BEGIN Text section

Dispersion Forces-Driven Hierarchical Assembly of Protein-Like Lanthanide Octamers and Emergent CPL.

Abstract

Hierarchical self-assembly driven by non-covalent interactions is a prevalent strategy employed by nature to construct sophisticated biomacromolecules, such as proteins. However, the construction of protein-like superstructures that rely on weaker dispersion forces-driven hierarchical assembly remains largely unexplored. Here, we report the first example of dispersion forces driving the high-order assembly of the lanthanide trinuclear circular helicate [HNEt₃]₃[Eu₃(LL)₆] (ΔΔΔ-1) into a protein-like lanthanide octamer ((ΔΔΔ-1)₈-2). Within the octamer, the forty-eight (48) menthol groups on the ligands and eighty-four (84) 1,4-dioxane solvent molecules contribute to enhanced dispersion forces through conformational adaptation and size-matching effects. These enhanced dispersion forces not only drive the formation of the hierarchical superstructure but also result in a four-level chirality transfer from the menthol to the octamer. Benefiting from the homochirality of Eu³⁺, the octamer is endowed the strong circularly polarized emission (|glum| = 0.34, Φoverall = 41%). This understanding of how dispersion forces drive hierarchical self-assembly provides a foundation for the directed fabrication of more fascinating superstructures.

END Text section

According to the abstract on lanthanide octamers, how many 1,4-dioxane solvent molecules within the octamer contribute to enhanced dispersion forces?

BEGIN Material shown

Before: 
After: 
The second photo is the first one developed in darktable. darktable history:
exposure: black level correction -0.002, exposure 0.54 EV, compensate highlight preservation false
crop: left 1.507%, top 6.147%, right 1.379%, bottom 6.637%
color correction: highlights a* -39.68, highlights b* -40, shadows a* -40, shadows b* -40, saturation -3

END Material shown
BEGIN Material shown

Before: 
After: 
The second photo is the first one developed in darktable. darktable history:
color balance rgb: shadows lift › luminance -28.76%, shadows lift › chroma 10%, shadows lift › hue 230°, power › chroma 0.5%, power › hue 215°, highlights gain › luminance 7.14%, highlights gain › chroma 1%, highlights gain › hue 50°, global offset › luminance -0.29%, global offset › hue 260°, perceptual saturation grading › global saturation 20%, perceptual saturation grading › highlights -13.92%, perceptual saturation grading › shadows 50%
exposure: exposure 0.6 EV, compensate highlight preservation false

END Material shown

* **Answer to this exercise**
Eighty-four (84).